■ About this exercise
Duplicate everything from the line containing "ed for inactivity]" down to the line containing "ns by December 31 this year.", both included, and leave the pictures out of your answer.
*** Begin section ***
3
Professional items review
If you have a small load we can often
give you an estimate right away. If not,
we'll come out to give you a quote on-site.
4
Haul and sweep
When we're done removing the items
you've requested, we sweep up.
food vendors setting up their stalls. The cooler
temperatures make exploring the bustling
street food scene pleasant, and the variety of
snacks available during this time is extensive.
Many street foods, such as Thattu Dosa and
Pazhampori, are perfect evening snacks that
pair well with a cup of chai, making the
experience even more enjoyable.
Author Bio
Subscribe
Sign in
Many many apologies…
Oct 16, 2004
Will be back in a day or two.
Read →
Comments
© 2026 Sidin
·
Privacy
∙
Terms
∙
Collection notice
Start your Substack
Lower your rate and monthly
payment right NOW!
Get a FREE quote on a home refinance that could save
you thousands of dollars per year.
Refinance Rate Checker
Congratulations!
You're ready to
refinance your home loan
*** End section ***
*** Begin section ***
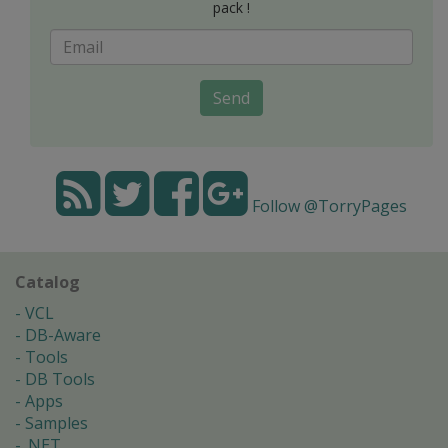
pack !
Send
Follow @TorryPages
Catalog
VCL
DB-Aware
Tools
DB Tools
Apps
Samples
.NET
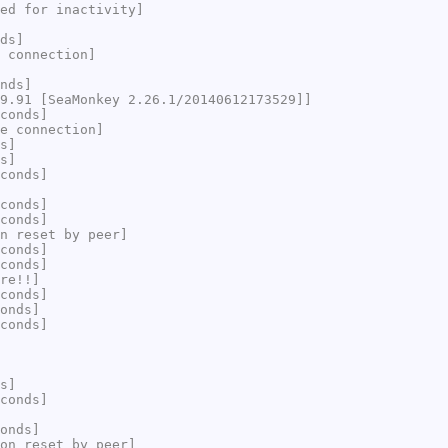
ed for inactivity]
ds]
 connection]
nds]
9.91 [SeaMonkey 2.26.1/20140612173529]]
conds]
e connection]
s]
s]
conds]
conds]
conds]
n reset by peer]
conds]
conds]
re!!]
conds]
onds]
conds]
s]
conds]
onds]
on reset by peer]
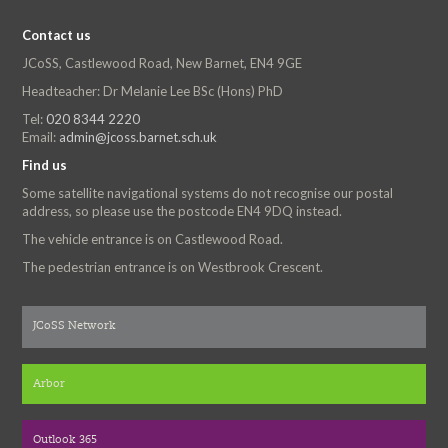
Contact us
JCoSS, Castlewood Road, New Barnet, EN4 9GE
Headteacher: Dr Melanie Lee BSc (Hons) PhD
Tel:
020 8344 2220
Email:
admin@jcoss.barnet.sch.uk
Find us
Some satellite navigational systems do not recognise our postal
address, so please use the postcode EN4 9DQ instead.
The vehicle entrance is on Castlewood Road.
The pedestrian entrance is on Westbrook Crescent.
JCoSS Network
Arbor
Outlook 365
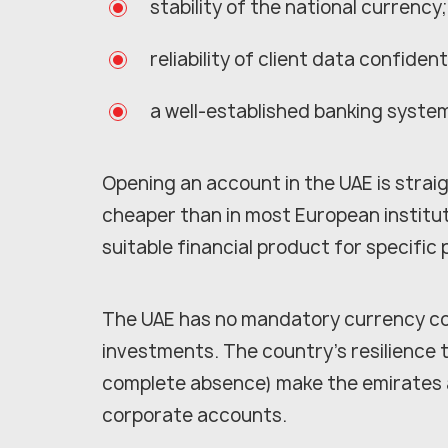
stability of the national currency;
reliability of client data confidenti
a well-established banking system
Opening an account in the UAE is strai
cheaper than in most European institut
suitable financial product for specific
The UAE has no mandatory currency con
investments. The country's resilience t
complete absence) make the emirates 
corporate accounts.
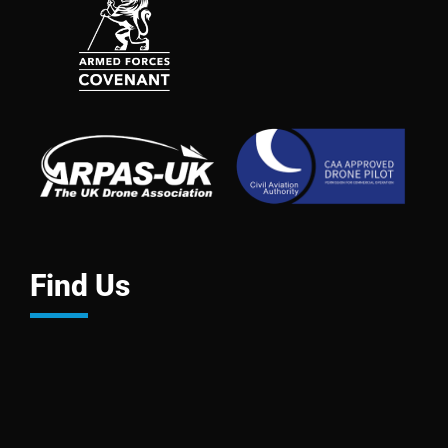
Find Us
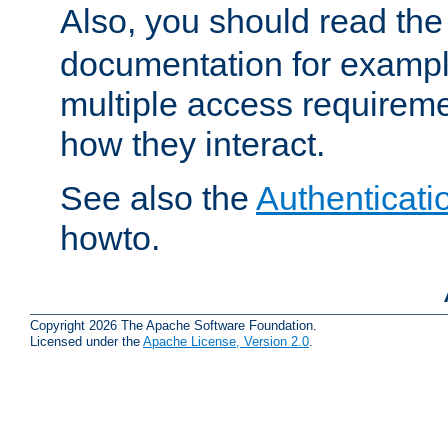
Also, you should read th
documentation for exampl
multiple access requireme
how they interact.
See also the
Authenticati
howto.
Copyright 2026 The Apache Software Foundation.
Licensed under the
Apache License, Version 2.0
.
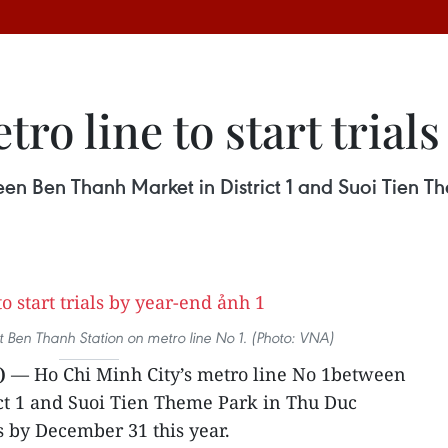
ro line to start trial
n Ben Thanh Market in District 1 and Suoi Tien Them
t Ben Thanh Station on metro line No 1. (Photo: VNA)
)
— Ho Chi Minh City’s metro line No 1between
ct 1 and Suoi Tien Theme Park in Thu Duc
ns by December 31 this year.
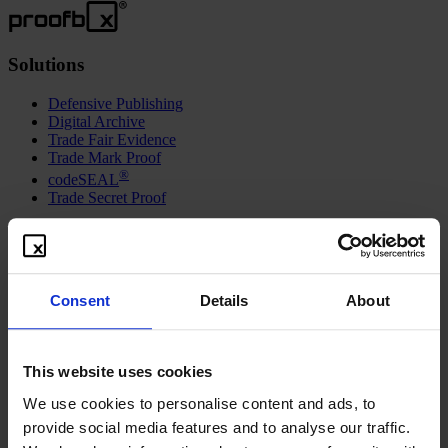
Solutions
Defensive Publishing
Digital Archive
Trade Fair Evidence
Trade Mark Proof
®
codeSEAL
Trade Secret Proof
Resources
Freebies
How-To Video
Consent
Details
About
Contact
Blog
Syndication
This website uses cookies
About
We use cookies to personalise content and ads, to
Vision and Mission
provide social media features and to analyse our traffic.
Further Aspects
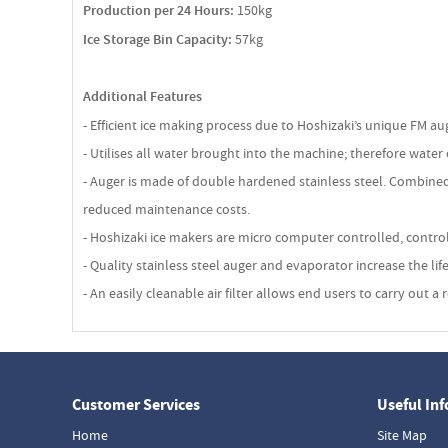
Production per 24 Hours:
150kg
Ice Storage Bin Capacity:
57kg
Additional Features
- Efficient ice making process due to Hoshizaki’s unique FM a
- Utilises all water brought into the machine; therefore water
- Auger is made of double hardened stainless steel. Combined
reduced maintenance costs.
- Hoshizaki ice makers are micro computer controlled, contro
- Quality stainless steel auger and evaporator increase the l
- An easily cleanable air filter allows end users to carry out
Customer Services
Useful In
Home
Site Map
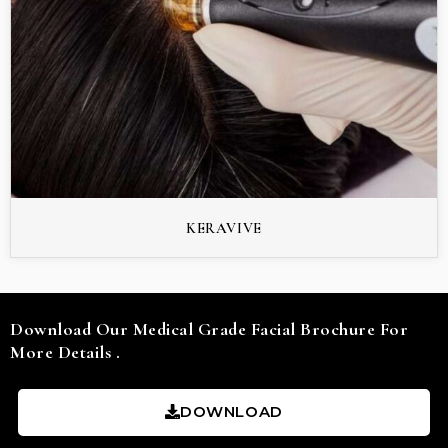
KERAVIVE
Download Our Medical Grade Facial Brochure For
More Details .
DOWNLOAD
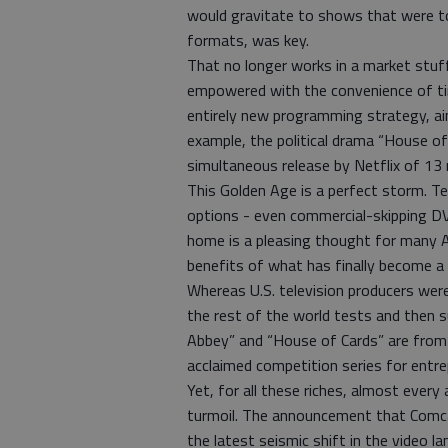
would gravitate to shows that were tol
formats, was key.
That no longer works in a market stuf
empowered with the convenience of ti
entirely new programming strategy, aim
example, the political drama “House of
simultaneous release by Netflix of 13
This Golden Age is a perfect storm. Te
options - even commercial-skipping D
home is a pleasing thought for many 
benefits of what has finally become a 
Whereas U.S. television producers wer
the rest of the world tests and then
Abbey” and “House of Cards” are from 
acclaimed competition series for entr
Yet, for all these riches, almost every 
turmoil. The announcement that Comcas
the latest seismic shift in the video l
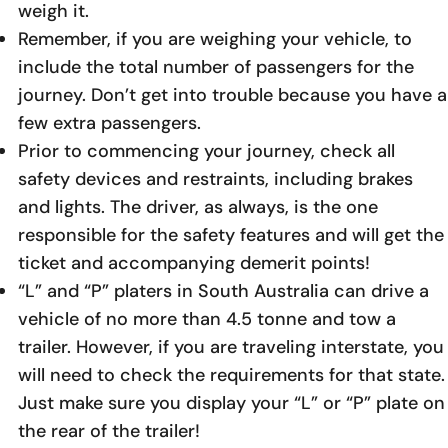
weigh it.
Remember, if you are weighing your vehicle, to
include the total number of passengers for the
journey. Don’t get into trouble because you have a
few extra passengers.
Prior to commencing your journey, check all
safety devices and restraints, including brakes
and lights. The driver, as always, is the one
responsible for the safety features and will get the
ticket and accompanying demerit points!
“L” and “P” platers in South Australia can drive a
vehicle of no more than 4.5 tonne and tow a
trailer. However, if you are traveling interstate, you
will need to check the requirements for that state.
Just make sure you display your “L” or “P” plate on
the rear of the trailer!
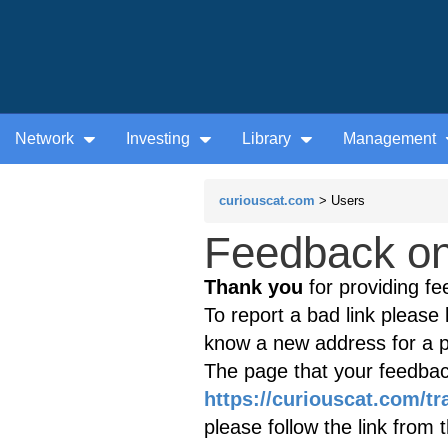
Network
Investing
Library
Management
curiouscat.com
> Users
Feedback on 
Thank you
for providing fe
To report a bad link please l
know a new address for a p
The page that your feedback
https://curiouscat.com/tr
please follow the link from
*** End section ***
■ Reply
ed for inactivity]
ds]
 connection]
nds]
9.91 [SeaMonkey 2.26.1/20140612173529]]
conds]
e connection]
s]
s]
conds]
conds]
conds]
n reset by peer]
conds]
conds]
re!!]
conds]
onds]
conds]
s]
conds]
onds]
on reset by peer]
Contact us
JCoSS, Castlewood Road, New Barnet, EN4 9GE
Headteacher: Dr Melanie Lee BSc (Hons) PhD
Tel:
020 8344 2220
Email:
admin@jcoss.barnet.sch.uk
Find us
Some satellite navigational systems do not recognise our postal
address, so please use the postcode EN4 9DQ instead.
The vehicle entrance is on Castlewood Road.
The pedestrian entrance is on Westbrook Crescent.
JCoSS Network
Arbor
Outlook 365
stability of the national currency;
reliability of client data confidenti
a well-established banking system
Opening an account in the UAE is strai
cheaper than in most European institut
suitable financial product for specific
The UAE has no mandatory currency con
investments. The country's resilience t
complete absence) make the emirates 
corporate accounts.
Find Us
Also, you should read th
documentation for exampl
multiple access requireme
how they interact.
See also the
Authenticati
howto.
Copyright 2026 The Apache Software Foundation.
Licensed under the
Apache License, Version 2.0
.
ro line to start trial
n Ben Thanh Market in District 1 and Suoi Tien Them
t Ben Thanh Station on metro line No 1. (Photo: VNA)
)
— Ho Chi Minh City’s metro line No 1between
ct 1 and Suoi Tien Theme Park in Thu Duc
ns by December 31 this year.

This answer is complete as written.